QUOTED TEXT -
Descriptor Table Approach: Technical Specification

Specification Status

This document provides a detailed technical specification for the descriptor table approach to the Itanium C++ Contracts ABI. It incorporates robustness and portability considerations:

  • Header expanded: explicit data_size, header_size, flags, native-endian definition

  • Wider counts: 16-bit num_entries and 32-bit offsets (removes hard caps)

  • Alignment rules defined; padding in static_data allowed/required as needed

  • Bounds and alignment validation rules for runtimes

  • Corrected field ID ranges and type assignments

  • Vendor field namespacing defined to avoid collisions

  • Optional sorted entries and optional index for faster lookup

  • Clarified deduplication scope (within link unit; not across DSOs)

  • Reentrancy/termination rules for handlers

  • Minimal dynamic_data TLV defined for future-proofing

Overview

This document specifies the descriptor table approach for the Itanium C++ Contracts ABI. The approach separates metadata describing data layout from the field data itself, enabling ABI-stable evolution, efficient field omission, and vendor extensibility without coordination.

Stored items -
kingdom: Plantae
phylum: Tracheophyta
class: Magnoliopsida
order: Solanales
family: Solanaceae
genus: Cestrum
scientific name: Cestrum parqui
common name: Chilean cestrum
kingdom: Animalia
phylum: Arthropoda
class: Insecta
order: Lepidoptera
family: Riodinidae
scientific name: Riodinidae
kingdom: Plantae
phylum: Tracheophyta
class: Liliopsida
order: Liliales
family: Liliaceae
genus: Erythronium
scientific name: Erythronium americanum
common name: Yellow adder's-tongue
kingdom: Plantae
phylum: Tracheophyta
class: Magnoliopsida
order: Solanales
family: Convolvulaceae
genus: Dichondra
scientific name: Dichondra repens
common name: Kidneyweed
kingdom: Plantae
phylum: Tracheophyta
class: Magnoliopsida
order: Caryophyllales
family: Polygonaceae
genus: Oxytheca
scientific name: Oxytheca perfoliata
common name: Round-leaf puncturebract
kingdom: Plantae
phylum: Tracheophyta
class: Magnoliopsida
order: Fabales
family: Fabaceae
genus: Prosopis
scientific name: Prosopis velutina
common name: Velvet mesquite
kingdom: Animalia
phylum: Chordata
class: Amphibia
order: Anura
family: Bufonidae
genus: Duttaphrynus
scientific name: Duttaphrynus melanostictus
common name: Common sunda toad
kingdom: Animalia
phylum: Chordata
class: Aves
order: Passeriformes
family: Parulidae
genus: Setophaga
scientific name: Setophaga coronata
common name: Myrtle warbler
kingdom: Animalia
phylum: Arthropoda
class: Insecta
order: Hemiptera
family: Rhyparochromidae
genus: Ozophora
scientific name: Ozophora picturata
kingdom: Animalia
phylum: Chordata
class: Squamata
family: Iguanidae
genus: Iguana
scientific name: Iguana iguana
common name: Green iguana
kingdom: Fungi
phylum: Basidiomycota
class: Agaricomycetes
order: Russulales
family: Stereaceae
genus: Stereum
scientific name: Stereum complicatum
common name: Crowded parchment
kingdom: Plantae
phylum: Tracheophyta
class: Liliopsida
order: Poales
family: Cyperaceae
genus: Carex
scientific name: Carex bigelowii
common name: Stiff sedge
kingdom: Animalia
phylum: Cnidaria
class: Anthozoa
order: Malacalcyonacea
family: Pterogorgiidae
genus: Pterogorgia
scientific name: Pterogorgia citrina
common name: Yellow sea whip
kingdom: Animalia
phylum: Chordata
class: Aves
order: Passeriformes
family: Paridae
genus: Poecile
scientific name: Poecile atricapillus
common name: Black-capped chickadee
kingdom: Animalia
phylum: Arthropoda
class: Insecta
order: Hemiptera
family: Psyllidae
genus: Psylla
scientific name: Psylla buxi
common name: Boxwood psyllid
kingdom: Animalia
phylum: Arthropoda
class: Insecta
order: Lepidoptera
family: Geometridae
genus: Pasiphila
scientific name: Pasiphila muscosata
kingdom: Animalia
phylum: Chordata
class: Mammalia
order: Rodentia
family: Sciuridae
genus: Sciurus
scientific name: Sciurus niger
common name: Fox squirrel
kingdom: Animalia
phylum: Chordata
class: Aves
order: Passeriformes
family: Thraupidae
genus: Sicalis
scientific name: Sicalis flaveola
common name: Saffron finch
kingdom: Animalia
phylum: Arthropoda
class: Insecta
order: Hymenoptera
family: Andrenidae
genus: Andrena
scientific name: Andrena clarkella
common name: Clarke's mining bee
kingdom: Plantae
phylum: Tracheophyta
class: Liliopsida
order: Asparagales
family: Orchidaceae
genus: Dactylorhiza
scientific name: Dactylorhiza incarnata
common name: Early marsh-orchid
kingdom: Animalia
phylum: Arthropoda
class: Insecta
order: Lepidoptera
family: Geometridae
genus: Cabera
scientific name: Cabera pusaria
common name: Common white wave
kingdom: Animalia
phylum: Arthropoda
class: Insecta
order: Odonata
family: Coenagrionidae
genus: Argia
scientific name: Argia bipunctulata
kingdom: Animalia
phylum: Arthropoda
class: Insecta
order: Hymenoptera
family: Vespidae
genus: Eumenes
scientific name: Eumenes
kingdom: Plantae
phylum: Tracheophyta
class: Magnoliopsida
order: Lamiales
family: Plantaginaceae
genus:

THE REQUEST -
In the descriptor table specification, what bit widths are given for num_entries and for offsets?

THE RESULT -
num_entries is 16-bit and offsets are 32-bit.